• LIST OF TASKS:
a – Reproduce the stretch of the MdaIF summary below that starts at the words "Conference: AAAI 2026" and stops after "requiring degradation-type annotations.".
b – Name each keyword listed in the Keywords field of the MdaIF summary below.

• PROVIDED PASSAGE:
######

MdaIF: Robust One-Stop Multi-Degradation-Aware Image Fusion with Language-Driven Semantics¶

Conference: AAAI 2026 arXiv: 2511.12525 Code: https://github.com/doudou845133/MdaIF Area: Image Fusion / Adverse Weather Degradation Keywords: Infrared-Visible Fusion, Degradation-Aware, Mixture of Experts, Vision-Language Model, Channel Attention

TL;DR¶

This paper proposes MdaIF, a framework that leverages a vision-language model (VLM) to extract degradation-aware semantic priors for guiding mixture-of-experts (MoE) routing and channel attention modulation, enabling one-stop infrared-visible image fusion across multiple degradation scenarios without requiring degradation-type annotations.

Background & Motivation¶

Background: Infrared-visible image fusion (IVF) aims to integrate infrared thermal radiation information with visible-light texture details. Existing methods have evolved from CNN/GAN-based approaches to Transformers and diffusion models, but most assume high-quality visible images.

Limitations of Prior Work: - Under adverse weather conditions (haze, rain, snow), visible images suffer severe degradation, making direct fusion ineffective. - Cascaded pipelines (restoration followed by fusion) introduce feature misalignment and error accumulation. - Existing degradation-aware fusion methods (Text-IF, MMAIF) rely on fixed degradation-type annotations as prompts and employ a single static network for all degradation conditions.

Key Challenge: Different degradation types (micron-scale water droplets in haze, millimeter-scale raindrops in rain, ice crystals in snow) correspond to fundamentally distinct atmospheric scattering models, which a fixed network architecture cannot effectively capture. For example, transmission maps effective for dehazing fail in deraining scenarios.

Goal: To adaptively handle infrared-degraded visible image fusion across multiple adverse weather conditions without relying on ground-truth degradation type labels.

Key Insight: Leveraging VLM scene-understanding capabilities to automatically identify degradation types and extract semantic priors, which then guide MoE-based expert selection for handling different degradations.

Core Idea: VLM provides degradation-aware semantic priors → semantic priors guide channel attention modulation via prototype decomposition → modulated features and semantic priors jointly guide MoE routing to select degradation-specific experts for fusion.

######

• EXTRACTED ENTRIES:
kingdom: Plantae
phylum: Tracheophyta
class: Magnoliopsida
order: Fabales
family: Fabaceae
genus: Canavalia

######

• FULL ANSWERS:
a –
Conference: AAAI 2026 arXiv: 2511.12525 Code: https://github.com/doudou845133/MdaIF Area: Image Fusion / Adverse Weather Degradation Keywords: Infrared-Visible Fusion, Degradation-Aware, Mixture of Experts, Vision-Language Model, Channel Attention

TL;DR¶

This paper proposes MdaIF, a framework that leverages a vision-language model (VLM) to extract degradation-aware semantic priors for guiding mixture-of-experts (MoE) routing and channel attention modulation, enabling one-stop infrared-visible image fusion across multiple degradation scenarios without requiring degradation-type annotations.

b –
- Infrared-Visible Fusion
- Degradation-Aware
- Mixture of Experts
- Vision-Language Model
- Channel Attention